Section 8 Exchange and transport in animals p.59-65 Flashcards
Exchanging with the environment
Take in what we need….give out waste.
e.g. oxygen for respiration by diffusion
water is taken up by osmosis
Urea diffuses from cells to blood plasma
Surface area to Volume Ratio
Larger the organism the smaller its surface area to volume ratio.
The smaller the ratio the slower exchange of substances will be.
Multicellular organisms
Alveoli
Single- celled organisms can diffuse substances directly across the membrane. Multicellular need an exchange surface
The lungs transfer oxygen to the blood and carbon dioxide from the blood. The lungs contain millions of alveoli. Due to the high concentration gradient diffusion can occur fast.
Alveoli adaptations
• Moist lining for dissolving gases
• Good blood supply to maintain gradient
• Very thin walls to minimise distance
• Large surface area (75m² in humans)
Red blood cells
Carry oxygen. In lungs a red pigment haemoglobin binds with oxygen to form oxyhaemoglobin.
Biconcave shape to give large surface area
No nucleus allowing more room for oxygen
White blood cells
Phagocytes change shape to engulf microorganisms – phagocytosis
Platlets
Small fragments of cells with no nucleus. Help to clot the blood
Plasma
Pale liquid that carries substances: red cells, white cells, platelets, nutrients, carbon dioxide, urea, hormones, proteins, antibodies and antitoxins.
Arteries
Carry blood away from the heart. Due to high pressure artery walls are strong, thick and elastic.
Capillaries
Arteries branch into capillaries.
• Very small and narrow to go between cells.
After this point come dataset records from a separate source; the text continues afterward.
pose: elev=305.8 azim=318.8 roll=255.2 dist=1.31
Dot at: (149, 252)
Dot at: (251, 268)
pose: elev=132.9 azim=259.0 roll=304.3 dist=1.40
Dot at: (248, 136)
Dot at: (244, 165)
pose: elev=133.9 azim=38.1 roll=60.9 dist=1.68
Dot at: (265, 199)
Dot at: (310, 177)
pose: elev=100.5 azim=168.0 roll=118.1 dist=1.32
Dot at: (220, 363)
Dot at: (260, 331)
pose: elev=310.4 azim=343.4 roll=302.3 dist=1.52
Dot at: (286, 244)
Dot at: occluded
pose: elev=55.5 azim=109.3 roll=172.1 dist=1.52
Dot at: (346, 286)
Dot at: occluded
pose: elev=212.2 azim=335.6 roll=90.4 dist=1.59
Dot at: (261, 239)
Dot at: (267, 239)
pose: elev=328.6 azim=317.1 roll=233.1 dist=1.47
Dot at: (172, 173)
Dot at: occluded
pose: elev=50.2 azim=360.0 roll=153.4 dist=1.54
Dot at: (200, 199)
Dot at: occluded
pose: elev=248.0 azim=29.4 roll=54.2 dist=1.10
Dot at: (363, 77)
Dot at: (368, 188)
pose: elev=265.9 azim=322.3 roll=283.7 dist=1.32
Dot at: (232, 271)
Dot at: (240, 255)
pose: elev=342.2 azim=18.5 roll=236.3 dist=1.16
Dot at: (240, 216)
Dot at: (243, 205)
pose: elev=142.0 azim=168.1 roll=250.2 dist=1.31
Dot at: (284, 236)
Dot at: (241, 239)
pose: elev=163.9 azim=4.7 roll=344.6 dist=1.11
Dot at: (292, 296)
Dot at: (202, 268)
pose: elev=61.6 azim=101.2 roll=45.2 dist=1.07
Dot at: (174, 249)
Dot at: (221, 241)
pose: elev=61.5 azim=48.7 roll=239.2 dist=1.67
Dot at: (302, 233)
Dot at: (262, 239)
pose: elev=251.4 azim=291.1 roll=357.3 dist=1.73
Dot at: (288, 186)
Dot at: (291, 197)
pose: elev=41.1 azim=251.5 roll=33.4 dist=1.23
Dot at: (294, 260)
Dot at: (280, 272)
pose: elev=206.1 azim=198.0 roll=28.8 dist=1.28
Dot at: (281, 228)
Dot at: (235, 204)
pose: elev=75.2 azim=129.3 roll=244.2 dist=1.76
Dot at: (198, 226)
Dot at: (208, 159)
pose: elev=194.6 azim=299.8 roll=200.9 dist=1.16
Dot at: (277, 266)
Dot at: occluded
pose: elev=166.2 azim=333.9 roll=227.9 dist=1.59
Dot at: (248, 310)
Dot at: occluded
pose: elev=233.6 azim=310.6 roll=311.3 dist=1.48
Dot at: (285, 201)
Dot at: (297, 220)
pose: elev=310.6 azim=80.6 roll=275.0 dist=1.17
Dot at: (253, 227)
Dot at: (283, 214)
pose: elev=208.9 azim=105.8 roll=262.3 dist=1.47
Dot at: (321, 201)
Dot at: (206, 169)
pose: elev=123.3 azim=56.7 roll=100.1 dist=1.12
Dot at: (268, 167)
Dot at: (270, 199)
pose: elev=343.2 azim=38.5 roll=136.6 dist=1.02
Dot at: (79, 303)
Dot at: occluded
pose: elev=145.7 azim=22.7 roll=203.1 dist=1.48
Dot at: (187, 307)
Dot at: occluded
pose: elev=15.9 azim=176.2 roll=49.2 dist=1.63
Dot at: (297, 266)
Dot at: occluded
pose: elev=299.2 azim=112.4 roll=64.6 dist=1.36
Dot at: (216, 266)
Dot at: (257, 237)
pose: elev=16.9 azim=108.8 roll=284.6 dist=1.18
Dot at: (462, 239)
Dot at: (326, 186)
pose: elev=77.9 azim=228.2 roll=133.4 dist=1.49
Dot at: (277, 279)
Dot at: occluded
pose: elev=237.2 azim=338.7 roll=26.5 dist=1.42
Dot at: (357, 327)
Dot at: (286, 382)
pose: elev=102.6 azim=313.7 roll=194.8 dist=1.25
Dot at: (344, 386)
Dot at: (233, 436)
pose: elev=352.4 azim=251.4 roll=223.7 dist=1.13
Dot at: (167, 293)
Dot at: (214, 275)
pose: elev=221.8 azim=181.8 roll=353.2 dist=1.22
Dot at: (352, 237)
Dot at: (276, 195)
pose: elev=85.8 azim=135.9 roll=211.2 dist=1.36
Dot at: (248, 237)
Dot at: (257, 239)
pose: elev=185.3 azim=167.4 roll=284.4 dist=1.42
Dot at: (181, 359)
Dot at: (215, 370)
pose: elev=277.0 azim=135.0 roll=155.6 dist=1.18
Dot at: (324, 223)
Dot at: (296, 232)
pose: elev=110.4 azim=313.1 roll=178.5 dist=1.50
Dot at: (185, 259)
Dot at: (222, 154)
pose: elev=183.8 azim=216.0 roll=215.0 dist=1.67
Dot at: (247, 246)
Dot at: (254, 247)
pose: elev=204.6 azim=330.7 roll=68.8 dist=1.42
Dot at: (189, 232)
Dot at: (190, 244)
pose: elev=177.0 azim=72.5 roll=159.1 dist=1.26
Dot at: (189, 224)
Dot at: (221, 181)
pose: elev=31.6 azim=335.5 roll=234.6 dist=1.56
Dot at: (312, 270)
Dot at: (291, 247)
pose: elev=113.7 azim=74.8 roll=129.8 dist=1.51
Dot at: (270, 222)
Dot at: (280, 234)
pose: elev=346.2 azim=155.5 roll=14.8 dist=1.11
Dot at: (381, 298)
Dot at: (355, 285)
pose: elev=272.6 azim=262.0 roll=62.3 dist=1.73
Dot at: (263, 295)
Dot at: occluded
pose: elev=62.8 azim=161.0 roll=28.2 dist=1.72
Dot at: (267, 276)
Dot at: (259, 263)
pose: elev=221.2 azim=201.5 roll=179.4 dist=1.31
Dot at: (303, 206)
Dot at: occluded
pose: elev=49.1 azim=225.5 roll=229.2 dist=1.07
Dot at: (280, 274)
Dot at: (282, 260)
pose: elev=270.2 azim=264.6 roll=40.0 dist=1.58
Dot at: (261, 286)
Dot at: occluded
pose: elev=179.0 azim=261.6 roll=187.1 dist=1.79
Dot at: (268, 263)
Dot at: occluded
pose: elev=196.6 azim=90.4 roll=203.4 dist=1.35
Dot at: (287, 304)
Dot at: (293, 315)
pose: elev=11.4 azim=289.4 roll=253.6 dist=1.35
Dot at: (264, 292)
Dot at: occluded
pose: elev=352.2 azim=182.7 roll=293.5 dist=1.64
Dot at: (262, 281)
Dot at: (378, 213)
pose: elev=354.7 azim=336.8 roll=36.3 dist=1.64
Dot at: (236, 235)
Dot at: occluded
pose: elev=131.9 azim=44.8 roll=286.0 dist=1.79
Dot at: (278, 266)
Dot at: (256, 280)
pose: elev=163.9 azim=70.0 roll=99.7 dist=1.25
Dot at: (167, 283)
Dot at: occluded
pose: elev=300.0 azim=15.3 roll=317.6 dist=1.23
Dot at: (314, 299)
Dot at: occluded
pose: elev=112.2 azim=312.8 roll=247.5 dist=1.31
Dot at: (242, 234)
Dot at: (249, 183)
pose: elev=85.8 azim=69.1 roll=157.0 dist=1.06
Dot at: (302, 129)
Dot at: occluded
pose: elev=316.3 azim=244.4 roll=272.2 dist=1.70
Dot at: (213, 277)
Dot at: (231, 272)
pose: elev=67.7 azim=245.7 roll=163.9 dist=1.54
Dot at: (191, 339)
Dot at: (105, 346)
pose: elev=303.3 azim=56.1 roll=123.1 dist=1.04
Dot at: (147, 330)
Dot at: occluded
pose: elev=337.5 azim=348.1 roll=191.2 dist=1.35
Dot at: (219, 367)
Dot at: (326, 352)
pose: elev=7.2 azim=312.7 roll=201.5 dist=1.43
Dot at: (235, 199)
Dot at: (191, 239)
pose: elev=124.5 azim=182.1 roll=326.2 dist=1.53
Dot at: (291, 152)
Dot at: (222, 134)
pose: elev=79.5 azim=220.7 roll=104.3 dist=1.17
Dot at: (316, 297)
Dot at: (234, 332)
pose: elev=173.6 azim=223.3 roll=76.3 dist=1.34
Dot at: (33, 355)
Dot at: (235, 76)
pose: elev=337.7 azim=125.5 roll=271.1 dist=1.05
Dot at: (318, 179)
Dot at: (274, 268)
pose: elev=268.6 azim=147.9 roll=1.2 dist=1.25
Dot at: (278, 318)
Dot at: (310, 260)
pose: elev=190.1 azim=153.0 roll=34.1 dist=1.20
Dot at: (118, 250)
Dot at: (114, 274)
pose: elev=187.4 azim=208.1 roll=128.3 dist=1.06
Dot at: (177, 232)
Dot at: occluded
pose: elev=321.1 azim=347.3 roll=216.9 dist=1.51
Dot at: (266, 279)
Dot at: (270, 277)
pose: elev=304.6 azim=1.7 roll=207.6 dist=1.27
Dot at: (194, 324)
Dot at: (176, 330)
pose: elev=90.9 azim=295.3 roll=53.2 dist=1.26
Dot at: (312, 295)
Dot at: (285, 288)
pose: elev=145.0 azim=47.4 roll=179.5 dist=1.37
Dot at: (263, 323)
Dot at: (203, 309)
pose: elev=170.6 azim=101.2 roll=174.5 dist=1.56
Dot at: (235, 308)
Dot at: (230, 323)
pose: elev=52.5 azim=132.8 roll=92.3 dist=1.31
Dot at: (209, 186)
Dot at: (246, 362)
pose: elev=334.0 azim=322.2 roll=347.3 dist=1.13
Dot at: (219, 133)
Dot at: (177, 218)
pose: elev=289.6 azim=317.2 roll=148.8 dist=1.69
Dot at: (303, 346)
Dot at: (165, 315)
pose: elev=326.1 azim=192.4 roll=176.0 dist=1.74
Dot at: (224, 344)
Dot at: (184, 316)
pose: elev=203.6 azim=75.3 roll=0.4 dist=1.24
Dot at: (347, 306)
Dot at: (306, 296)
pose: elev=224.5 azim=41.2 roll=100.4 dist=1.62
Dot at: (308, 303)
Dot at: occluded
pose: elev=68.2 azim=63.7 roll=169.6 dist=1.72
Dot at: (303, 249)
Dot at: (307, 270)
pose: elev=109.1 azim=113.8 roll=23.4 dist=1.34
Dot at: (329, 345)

• Permeable walls for exchange.
• One cell thick to speed up diffusion.
Veins
• Blood at lower pressure than arteries so walls are not as thick.
• Bigger lumen (hole in the middle) to help blood flow
• Valves to help blood flow in the right direction – prevent back flow
Double Circulation
Two circuits. First – the heart pumps deoxygenated blood to the lungs to take in oxygen which then returns to the heart.
Second – heart pumps oxygenated blood to all other organs of the body to deliver oxygen and returns deoxygenated blood to the heart.
Circuit of blood
Deoxygenated blood into right atrium (via vena cava) – then to right ventricle – to lungs (via pulmonary artery) – oxygenated blood goes into left atria (via pulmonary vein) –then to left ventricle – then to rest of body (via aorta)
Left ventricle has thicker wall as it needs to pump at higher pressure. Valves prevent backflow.
Cardiac output
(equation)
Cardiac output = heart rate x stroke volume
Respiration
respiration
Takes place in the mitochondria.
Releases energy in an exothermic reaction. Energy for; metabolic processes, contracting muscles, maintaining body temperature.